Einer der unbequemsten Aspekte der christlichen Botschaft ist der Gehorsam. Bux stellte ihn nicht als Demütigung dar, sondern als Teilnahme am Beispiel Christi. Der Sohn Gottes selbst wollte lange Jahre des verborgenen Lebens unter Maria und Josef leben. Er tat es nicht aus Schwäche, sondern um zu lehren.

Heute hingegen wird Gehorsam mit Unterdrückung assoziiert und Autorität als Bedrohung wahrgenommen. Diese Mentalität hat auch das Familienleben durchdrungen, den Vaterrolle untergraben, die Autorität der Eltern relativiert und eine missverstandene Gleichheit gefördert, die Würde mit Abwesenheit von Ordnung verwechselt.

Unauflöslichkeit der Ehe gegenüber der Logik des Wegwerfens

Ein weiterer Schwerpunkt, den Don Bux ansprach, ist die Unauflöslichkeit der Ehe. Es handelt sich nicht um eine disziplinarische Vorschrift der Kirche, sondern um eine Forderung, die aus dem Plan Gottes hervorgeht. Die zeitgenössische Kultur wendet jedoch auf die Ehe dieselbe Wegwerf-Logik an, die andere Bereiche beherrscht: Wenn sie nicht mehr funktional ist, wird sie ersetzt.

Diese Mentalität hat verheerende Auswirkungen, nicht nur spirituelle, sondern auch soziale. Die Banalisierung der ehelichen Bindung schwächt die Familie und damit die gesamte gesellschaftliche Struktur. Es ist kein Zufall, dass Gesellschaften mit der größten Instabilität in der Familie auch die am stärksten fragmentierten und alternden sind.

Offenheit für das Leben und das Überleben der Nationen

Bux verband die Krise der Familie direkt mit der Ablehnung des Lebens. Die systematische Verweigerung von Kindern, die als neutrale oder sogar verantwortungsvolle Option dargestellt wird, ist in Wirklichkeit ein Bruch mit dem schöpferischen Auftrag Gottes. Die Konsequenzen sind offensichtlich: demografischer Kollaps, beschleunigtes Altern und fortschreitendes Verschwinden ganzer Völker.

Die Fruchtbarkeit ist kein optionales Add-on zur Ehe, sondern eine ihrer konstitutiven Merkmale.
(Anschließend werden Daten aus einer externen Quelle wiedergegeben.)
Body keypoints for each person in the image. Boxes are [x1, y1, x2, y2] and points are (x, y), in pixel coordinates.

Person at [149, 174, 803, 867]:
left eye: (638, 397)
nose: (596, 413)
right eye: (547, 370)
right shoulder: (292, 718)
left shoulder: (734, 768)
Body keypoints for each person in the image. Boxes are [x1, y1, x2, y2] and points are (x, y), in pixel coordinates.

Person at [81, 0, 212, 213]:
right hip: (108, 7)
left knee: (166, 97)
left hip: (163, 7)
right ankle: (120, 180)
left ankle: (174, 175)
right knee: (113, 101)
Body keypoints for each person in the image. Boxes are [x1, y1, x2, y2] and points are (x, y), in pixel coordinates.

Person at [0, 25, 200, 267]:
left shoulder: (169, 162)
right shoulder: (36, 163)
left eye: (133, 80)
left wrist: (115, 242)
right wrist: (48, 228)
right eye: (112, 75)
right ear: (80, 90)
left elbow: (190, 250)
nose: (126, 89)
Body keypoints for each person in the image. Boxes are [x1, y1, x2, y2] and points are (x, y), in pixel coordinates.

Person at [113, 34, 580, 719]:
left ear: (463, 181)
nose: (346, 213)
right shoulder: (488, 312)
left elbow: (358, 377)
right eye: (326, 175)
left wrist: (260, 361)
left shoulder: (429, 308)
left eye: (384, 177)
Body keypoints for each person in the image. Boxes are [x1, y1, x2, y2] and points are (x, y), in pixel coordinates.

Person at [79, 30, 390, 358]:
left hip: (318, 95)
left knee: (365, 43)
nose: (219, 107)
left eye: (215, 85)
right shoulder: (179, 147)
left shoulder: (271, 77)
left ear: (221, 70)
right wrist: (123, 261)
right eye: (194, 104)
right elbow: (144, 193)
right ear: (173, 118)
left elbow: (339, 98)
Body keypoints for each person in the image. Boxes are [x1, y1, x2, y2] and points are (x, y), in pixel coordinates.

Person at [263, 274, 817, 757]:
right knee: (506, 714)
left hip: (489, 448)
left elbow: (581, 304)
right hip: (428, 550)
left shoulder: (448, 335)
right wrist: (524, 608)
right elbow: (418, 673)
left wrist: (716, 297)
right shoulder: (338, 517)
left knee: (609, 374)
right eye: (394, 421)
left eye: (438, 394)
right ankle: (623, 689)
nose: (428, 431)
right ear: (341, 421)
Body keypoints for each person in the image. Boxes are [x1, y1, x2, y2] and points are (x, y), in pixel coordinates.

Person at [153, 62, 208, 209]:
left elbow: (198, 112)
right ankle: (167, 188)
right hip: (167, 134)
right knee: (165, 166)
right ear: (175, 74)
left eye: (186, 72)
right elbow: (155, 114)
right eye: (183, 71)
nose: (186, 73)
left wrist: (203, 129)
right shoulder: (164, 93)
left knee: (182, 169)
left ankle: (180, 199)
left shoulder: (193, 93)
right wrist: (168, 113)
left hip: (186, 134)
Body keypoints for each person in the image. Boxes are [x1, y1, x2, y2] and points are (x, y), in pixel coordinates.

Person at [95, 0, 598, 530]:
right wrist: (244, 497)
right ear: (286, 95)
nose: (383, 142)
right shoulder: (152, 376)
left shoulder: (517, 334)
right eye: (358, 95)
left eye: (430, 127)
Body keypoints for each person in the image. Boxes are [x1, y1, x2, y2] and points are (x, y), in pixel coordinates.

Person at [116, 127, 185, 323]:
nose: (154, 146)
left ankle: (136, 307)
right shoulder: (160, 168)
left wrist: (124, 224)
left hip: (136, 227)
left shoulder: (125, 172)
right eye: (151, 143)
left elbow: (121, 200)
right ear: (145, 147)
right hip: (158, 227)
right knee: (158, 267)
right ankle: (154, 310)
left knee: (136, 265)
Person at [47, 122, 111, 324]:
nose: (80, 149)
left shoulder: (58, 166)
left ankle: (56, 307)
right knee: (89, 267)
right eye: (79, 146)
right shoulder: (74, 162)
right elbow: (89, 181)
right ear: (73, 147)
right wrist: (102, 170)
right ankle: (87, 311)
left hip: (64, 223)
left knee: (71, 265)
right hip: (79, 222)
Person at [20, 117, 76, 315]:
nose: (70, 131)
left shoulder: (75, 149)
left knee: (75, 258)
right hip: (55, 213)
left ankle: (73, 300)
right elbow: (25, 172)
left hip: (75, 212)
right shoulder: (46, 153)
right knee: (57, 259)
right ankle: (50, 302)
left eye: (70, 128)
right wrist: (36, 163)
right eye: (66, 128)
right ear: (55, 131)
Wenn sie eliminiert wird, entleert sich die Ehe ihres Inhalts und die Gesellschaft gerät in eine suizidale Dynamik, die keine wirtschaftliche Politik korrigieren kann.

Ein kultureller und spiritueller Kampf

Die Botschaft ist weder nostalgisch noch rein moralisierend. Es ist eine Warnung. Die Familie steht im Zentrum eines kulturellen und spirituellen Kampfes, der keine Neutralität duldet. Entweder man erkennt ihren göttlichen Ursprung an und verteidigt sie in ihrer Wahrheit, oder man akzeptiert ihre fortschreitende Auflösung unter immer ausgeklügelteren Verkleidungen.

Die Heilige Familie von Nazareth ist kein unerreichbares Ideal, sondern ein Kriterium. In ihr wird offenbart, dass wahrer Fortschritt nicht aus dem Bruch mit der von Gott gewollten Ordnung entsteht, sondern aus der demütigen Treue zu dieser Ordnung. Das heute zu erinnern ist keine Provokation: Es ist einfacher christlicher Realismus.